**Required work:** Show each line of the listing in which the word "Citroën" occurs.

**Data for processing:**
------------

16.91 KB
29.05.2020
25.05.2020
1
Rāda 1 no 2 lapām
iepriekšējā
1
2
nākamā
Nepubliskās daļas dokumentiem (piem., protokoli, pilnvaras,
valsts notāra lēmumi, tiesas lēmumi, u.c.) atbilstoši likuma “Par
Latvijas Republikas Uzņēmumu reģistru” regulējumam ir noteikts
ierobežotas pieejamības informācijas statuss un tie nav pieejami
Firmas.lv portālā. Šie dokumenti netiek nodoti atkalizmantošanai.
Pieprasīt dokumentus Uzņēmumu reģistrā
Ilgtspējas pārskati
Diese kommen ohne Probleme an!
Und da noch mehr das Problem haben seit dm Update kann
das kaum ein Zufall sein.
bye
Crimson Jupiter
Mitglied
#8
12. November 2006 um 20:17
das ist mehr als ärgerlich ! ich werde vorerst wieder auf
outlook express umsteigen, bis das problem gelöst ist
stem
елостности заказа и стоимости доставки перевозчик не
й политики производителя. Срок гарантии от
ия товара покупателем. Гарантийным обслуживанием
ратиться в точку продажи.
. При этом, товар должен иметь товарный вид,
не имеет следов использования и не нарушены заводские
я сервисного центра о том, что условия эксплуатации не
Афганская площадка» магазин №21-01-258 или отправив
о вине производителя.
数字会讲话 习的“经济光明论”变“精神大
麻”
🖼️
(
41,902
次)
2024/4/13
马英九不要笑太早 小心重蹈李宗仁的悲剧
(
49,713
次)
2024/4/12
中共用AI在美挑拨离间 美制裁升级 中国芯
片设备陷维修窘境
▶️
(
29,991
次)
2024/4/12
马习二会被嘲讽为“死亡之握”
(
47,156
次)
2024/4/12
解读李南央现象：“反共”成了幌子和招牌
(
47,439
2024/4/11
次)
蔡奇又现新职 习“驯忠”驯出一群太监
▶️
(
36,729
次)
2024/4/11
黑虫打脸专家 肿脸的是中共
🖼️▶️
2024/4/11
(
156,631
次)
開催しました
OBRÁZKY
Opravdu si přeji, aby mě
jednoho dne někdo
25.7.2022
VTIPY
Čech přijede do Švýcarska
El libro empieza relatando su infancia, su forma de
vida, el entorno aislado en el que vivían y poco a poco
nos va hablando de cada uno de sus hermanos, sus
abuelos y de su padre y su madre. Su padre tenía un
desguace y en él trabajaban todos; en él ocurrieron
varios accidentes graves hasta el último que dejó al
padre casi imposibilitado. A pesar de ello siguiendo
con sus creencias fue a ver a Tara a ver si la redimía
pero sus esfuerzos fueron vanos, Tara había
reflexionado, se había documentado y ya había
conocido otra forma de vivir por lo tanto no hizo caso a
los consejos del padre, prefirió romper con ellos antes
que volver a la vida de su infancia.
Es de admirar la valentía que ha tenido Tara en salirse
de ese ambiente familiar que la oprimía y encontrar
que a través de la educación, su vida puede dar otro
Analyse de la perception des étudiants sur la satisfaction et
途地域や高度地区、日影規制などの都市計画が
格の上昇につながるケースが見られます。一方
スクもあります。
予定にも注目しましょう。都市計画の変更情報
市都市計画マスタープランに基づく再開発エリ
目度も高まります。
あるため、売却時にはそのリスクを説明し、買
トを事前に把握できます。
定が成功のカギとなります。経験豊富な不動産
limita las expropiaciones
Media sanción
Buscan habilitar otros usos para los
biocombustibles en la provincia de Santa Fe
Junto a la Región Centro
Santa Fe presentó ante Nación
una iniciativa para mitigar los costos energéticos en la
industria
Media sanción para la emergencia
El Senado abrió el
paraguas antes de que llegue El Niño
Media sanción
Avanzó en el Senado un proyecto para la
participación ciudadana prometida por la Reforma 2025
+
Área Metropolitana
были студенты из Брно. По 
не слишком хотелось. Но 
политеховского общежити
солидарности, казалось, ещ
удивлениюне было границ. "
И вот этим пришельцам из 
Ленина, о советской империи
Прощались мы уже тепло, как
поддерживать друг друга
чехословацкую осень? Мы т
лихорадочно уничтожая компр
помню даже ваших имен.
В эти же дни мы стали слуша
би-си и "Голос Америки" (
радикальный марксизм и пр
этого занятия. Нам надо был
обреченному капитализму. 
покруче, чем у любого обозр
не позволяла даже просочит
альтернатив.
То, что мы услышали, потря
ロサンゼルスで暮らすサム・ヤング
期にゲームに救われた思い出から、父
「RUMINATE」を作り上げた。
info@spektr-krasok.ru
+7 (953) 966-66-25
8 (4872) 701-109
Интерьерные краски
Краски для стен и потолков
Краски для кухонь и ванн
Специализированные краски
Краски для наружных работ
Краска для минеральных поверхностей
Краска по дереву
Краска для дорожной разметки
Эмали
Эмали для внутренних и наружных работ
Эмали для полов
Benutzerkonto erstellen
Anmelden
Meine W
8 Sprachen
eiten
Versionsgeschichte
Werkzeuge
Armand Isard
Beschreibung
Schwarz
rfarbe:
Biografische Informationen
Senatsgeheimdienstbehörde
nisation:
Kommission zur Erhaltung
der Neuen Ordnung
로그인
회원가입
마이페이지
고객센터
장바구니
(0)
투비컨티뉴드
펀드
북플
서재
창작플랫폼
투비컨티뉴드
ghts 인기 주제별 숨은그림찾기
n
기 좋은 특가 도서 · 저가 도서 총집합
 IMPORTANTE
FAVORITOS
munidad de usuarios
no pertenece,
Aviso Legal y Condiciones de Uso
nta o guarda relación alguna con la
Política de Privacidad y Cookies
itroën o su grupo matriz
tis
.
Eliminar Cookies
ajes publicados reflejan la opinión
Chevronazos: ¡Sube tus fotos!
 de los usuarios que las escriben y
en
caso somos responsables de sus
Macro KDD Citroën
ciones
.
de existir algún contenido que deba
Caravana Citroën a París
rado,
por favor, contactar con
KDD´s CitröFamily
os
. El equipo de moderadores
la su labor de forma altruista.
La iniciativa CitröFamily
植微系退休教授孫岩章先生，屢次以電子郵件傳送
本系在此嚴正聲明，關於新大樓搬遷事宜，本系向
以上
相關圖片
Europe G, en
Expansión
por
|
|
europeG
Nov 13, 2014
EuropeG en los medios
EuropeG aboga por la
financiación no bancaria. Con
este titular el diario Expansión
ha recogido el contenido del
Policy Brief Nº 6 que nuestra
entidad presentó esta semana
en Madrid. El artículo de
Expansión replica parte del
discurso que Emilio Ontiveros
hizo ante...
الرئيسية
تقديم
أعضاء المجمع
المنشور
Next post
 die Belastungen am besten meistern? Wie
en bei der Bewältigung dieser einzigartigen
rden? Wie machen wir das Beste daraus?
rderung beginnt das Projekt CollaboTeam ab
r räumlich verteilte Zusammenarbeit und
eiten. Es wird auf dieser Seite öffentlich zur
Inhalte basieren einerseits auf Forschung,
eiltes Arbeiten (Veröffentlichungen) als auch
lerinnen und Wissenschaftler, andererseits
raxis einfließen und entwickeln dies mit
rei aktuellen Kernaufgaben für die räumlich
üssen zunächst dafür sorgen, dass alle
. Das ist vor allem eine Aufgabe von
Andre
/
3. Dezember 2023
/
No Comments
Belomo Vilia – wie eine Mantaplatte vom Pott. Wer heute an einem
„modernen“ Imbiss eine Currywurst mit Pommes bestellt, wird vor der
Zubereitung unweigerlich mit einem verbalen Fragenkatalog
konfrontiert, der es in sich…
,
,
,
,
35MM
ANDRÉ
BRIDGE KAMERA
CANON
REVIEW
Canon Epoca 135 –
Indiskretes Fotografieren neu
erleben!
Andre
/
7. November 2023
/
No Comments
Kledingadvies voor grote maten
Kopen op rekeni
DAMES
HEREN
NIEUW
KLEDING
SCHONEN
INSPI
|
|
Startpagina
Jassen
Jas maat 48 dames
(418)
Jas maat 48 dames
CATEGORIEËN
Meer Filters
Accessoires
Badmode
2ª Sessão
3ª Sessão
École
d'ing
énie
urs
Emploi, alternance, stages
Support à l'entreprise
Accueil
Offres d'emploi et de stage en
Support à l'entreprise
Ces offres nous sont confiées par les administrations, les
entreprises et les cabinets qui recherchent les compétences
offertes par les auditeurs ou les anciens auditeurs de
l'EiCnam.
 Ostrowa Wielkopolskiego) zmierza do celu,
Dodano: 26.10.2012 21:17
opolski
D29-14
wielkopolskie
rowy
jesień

------------

**Result of this exercise:**
Macro KDD Citroën
Caravana Citroën a París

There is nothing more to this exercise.